# Free Products - Collection Only



## Spoony (May 28, 2007)

I've just got my Espuma order in amongst others and I'm seriously out of room. These are some things I don't use or have duplicates of. Not great but not the worst for free.

-Some Nielsen Gold Plus in dispenser bottle, not much maybe enough for a car.
-Demon Shine 5L with spray bottle with some cut 1:1
-Turtle Wax Extreme Wash and Wax loads left
-Spray bottle with 200ml of neat AS G101
-Spray Bottle with Diluted 3D Bug Remover (8:1)
-AG Alloy Wheel Seal
-Astonish Anti Fog Glass Cleaner
-3M Finesse it II finishing material almost full










I just require some space back - my garage isnt the tardis! Dunno what else to do with it!


----------



## -damon- (Aug 19, 2010)

be good for someone to start of with plus there free:thumb:


----------



## Spoony (May 28, 2007)

I was thinking that also.


----------



## chisai (Jan 1, 2009)

Is it all to go in a oney or split?
I'd be interested in collecting, great offer.


----------



## Razzzle (Jul 3, 2010)

Fantastic gesture spoony :thumb:

Daz.


----------



## kirky2k4 (Oct 17, 2010)

i would hapily take them off ur hands buddy :thumb:


----------



## Razzzle (Jul 3, 2010)

Long drive from Barnsley to Glasgow 

Daz. :thumb:


----------



## kirky2k4 (Oct 17, 2010)

Razzzle said:


> Long drive from Barnsley to Glasgow
> 
> Daz. :thumb:


could pay postage lol


----------



## adamvr619 (Jun 12, 2010)

I would be more than happy to take that little lot off you i can pay for the postage as im near manchester.

Just let me know thanks. Adam.


----------



## Spoony (May 28, 2007)

Sorry was out for dinner. I'd prefer it to toning one by collection.

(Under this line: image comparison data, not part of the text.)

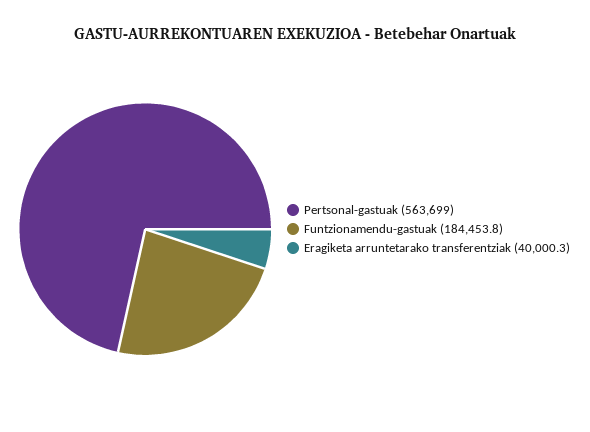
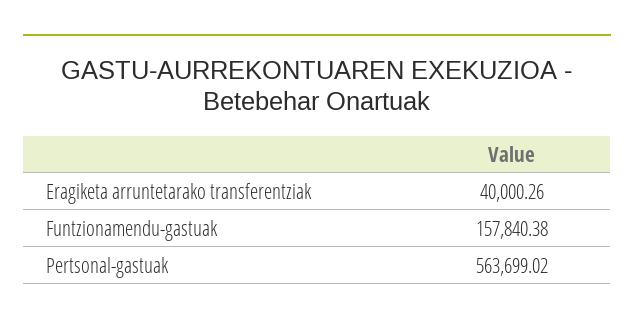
  {
    "Pertsonal-gastuak": 563699.02,
-   "Funtzionamendu-gastuak": 184453.8,
+   "Funtzionamendu-gastuak": 157840.38,
    "Eragiketa arruntetarako transferentziak": 40000.26
  }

However can box up and post if no one near wants it.

Chisai did you want the lot or what?


----------



## chisai (Jan 1, 2009)

The lot if that's alright with you Stuart.


----------



## Spoony (May 28, 2007)

Don't see why not, I'd rather get it collected than post due to weight. Also I think you were first to register interest so hope that's ok with everyone. Pm me chisai, we will make arrangements to meet.

Stuart


----------



## adamvr619 (Jun 12, 2010)

If chisai decides not too have it im still up for paying for the postage. Please let me know if chisai decides not too have it. Thanks again, Adam.


----------



## Dougster (Jun 12, 2007)

I might be doing the same soon.

Keep yer eyes peeled folks!!

Did you ever try the Gold Plus Spoonster?


----------



## -damon- (Aug 19, 2010)

i thought there would of been alot more intrest its FREE


----------



## Spoony (May 28, 2007)

Dougster said:


> I might be doing the same soon.
> 
> Keep yer eyes peeled folks!!
> 
> Did you ever try the Gold Plus Spoonster?


I did. Whilst I rate it highly I feel a little doesn't go a long way and it doesn't spread well form me. End results were great though.

How you getting on?


----------



## Black Magic Detail (Aug 17, 2010)

thats avery nice thing to do spoony ,good on ya!!!!!


----------



## Spoony (May 28, 2007)

I kept passing over it all in the garage and felt someone could use it. No point sitting there redundant!


----------



## kirky2k4 (Oct 17, 2010)

Spoony said:


> I kept passing over it all in the garage and felt someone could use it. No point sitting there redundant!


its threads like this that shows how good some people are,,,

im sure some one will be very greatfull for them mate


----------



## RD55 DUN (Dec 30, 2008)

Id take any refusal on the 3M stuff, reckon it would be safe for soft paint type?

Where in Glasgow are you?


----------



## Spoony (May 28, 2007)

Sorry guys all gone! Chris picked up up at my work today. I'm based in Dumbarton actually, other side of water


----------



## chisai (Jan 1, 2009)

Thanks Stuart, really appreciate your generosity.


----------